Although he never played ball in Aurora, White moved to town in his later years to live with his daughter at 221 S. Calumet St. A fervent Christian, he remained involved with the staunchly Adventist Aurora College from which his children and grandchildren had graduated. In 2013, the city of Aurora gave that stretch of Calumet the honorary name Deacon White Way.
From The Town Club to Today

Steve Solarz (in formal attire, background) watches a Town Club vintage baseball game in 2014.
Between 2010-2020 the Aurora Police Department fielded a vintage baseball team known as the Town Club, which adopted the uniform of the original Town Club from the 1870s. Police Cmdr. Paul Nelson organized the group, which played other local and regional vintage teams using various rules.

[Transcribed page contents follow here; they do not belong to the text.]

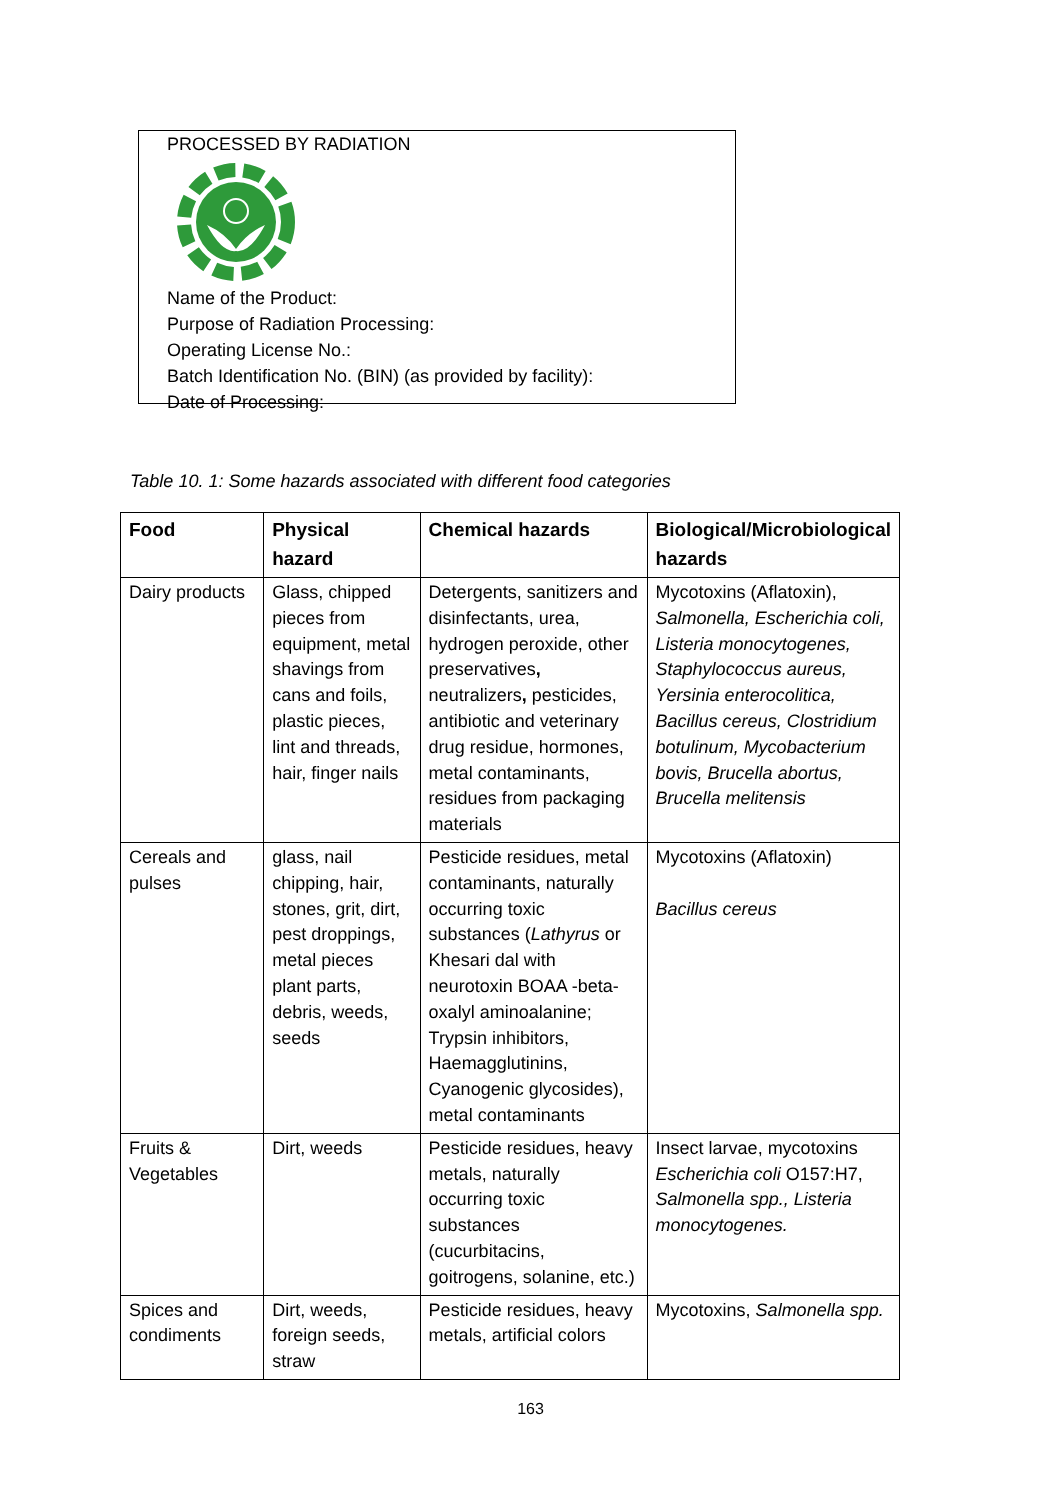PROCESSED BY RADIATION Name of the Product:
Purpose of Radiation Processing:
Operating License No.:
Batch Identification No. (BIN) (as provided by facility):
Date of Processing:
Table 10. 1: Some hazards associated with different food categories
| Food | Physical hazard | Chemical hazards | Biological/Microbiological hazards |
| --- | --- | --- | --- |
| Dairy products | Glass, chipped pieces from equipment, metal shavings from cans and foils, plastic pieces, lint and threads, hair, finger nails | Detergents, sanitizers and disinfectants, urea, hydrogen peroxide, other preservatives , neutralizers , pesticides, antibiotic and veterinary drug residue, hormones, metal contaminants, residues from packaging materials | Mycotoxins (Aflatoxin), Salmonella, Escherichia coli, Listeria monocytogenes, Staphylococcus aureus, Yersinia enterocolitica, Bacillus cereus, Clostridium botulinum, Mycobacterium bovis, Brucella abortus, Brucella melitensis |
| Cereals and pulses | glass, nail chipping, hair, stones, grit, dirt, pest droppings, metal pieces plant parts, debris, weeds, seeds | Pesticide residues, metal contaminants, naturally occurring toxic substances ( Lathyrus or Khesari dal with neurotoxin BOAA -beta-oxalyl aminoalanine; Trypsin inhibitors, Haemagglutinins, Cyanogenic glycosides), metal contaminants | Mycotoxins (Aflatoxin) Bacillus cereus |
| Fruits & Vegetables | Dirt, weeds | Pesticide residues, heavy metals, naturally occurring toxic substances (cucurbitacins, goitrogens, solanine, etc.) | Insect larvae, mycotoxins Escherichia coli O157:H7, Salmonella spp., Listeria monocytogenes. |
| Spices and condiments | Dirt, weeds, foreign seeds, straw | Pesticide residues, heavy metals, artificial colors | Mycotoxins, Salmonella spp. |
163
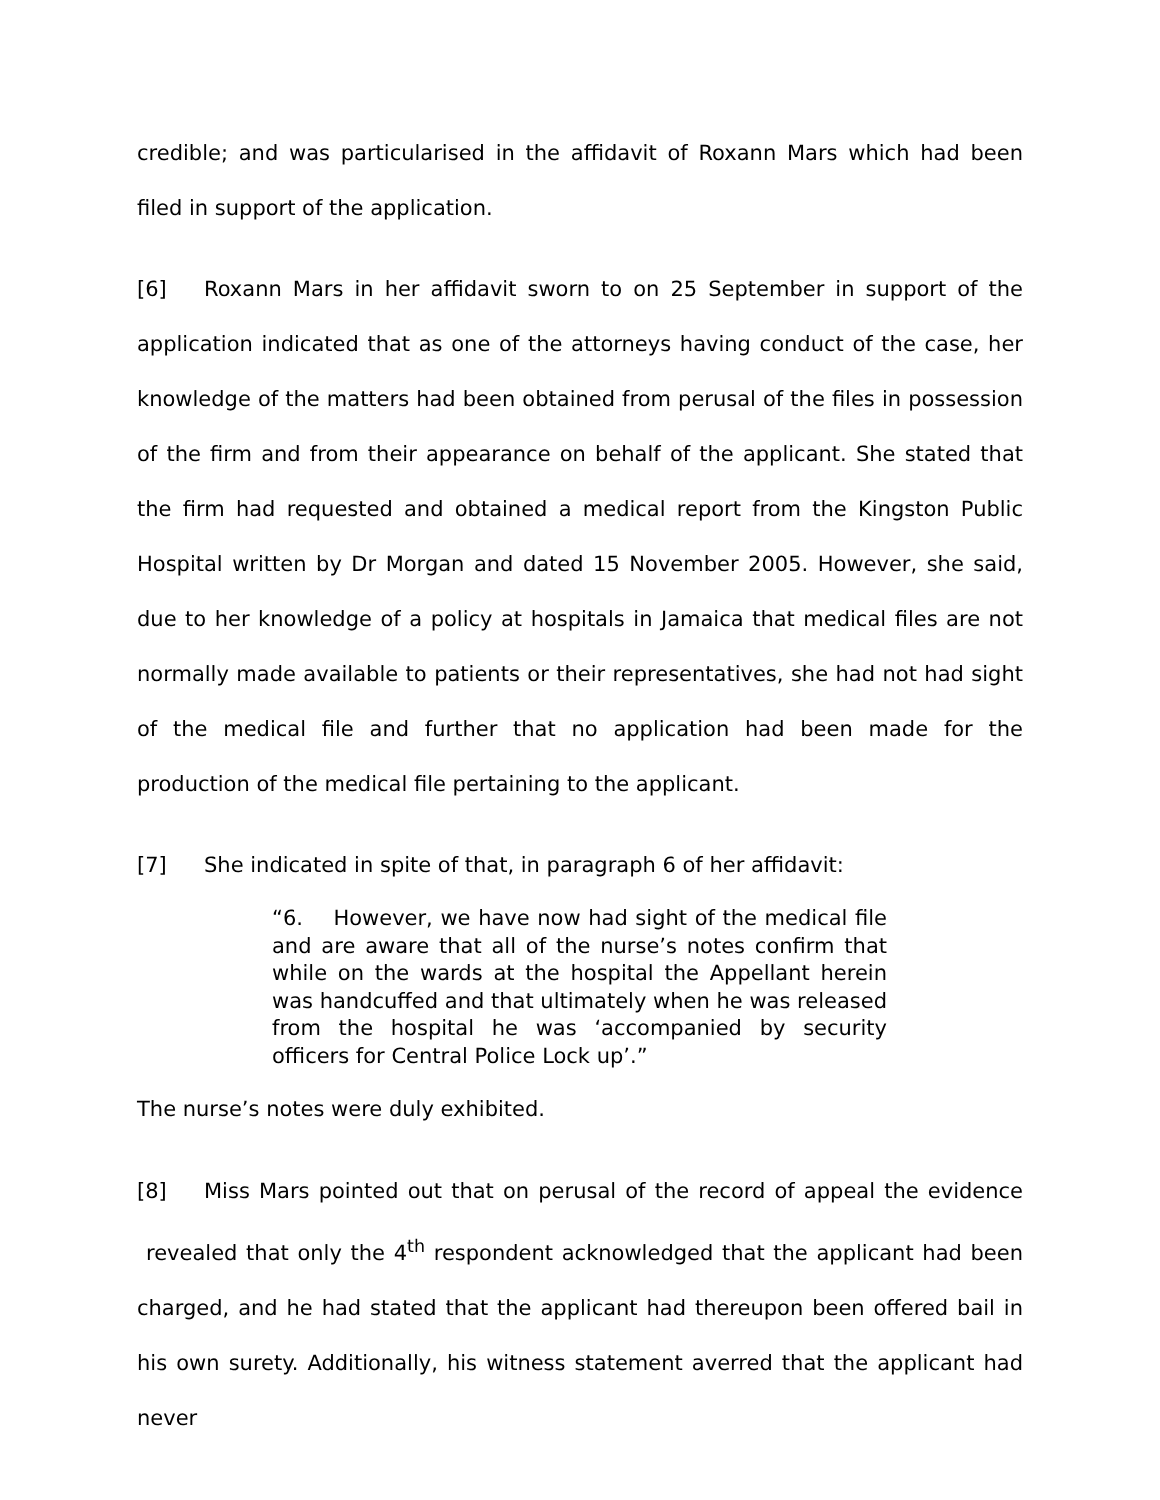credible; and was particularised in the affidavit of Roxann Mars which had been filed in support of the application.
[6] Roxann Mars in her affidavit sworn to on 25 September in support of the application indicated that as one of the attorneys having conduct of the case, her knowledge of the matters had been obtained from perusal of the files in possession of the firm and from their appearance on behalf of the applicant. She stated that the firm had requested and obtained a medical report from the Kingston Public Hospital written by Dr Morgan and dated 15 November 2005. However, she said, due to her knowledge of a policy at hospitals in Jamaica that medical files are not normally made available to patients or their representatives, she had not had sight of the medical file and further that no application had been made for the production of the medical file pertaining to the applicant.
[7] She indicated in spite of that, in paragraph 6 of her affidavit:
“6. However, we have now had sight of the medical file and are aware that all of the nurse’s notes confirm that while on the wards at the hospital the Appellant herein was handcuffed and that ultimately when he was released from the hospital he was ‘accompanied by security officers for Central Police Lock up’.”
The nurse’s notes were duly exhibited.
[8] Miss Mars pointed out that on perusal of the record of appeal the evidence revealed that only the 4<sup>th</sup> respondent acknowledged that the applicant had been charged, and he had stated that the applicant had thereupon been offered bail in his own surety. Additionally, his witness statement averred that the applicant had never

Cmdr. Paul “Slugger” Nelson visits with legendary Sealmasters pitcher Harvey Sterkel and his wife, Gloria, at a historical society exhibit in 2014.
For a time, Aurora Historical Society board member and treasurer Steve Solarz served as the arbiter, or umpire, of the team. They played in replica 1890 uniforms.
As the decades passed, Aurora became best known for the success of its fastpitch softball teams, including four national and two world championships, a story to be told in a future article. But from pre-Civil War days onward, the cry “Play Ball” has been heard loud and clear in Aurora.
The history of both baseball and softball is the subject of the Aurora Historical Society’s spring exhibit at the Pierce Art and History Center at 20 E. Downer Place, 60505.
Although the Pierce Center is closed due to COVID-19, the exhibit may be seen through the Gift Shop windows, where it is particularly visible when lighted at night. The website of the society is www.aurorahistory.net.

The Aurora Historical Society’s spring exhibit at the Pierce Art and History Center.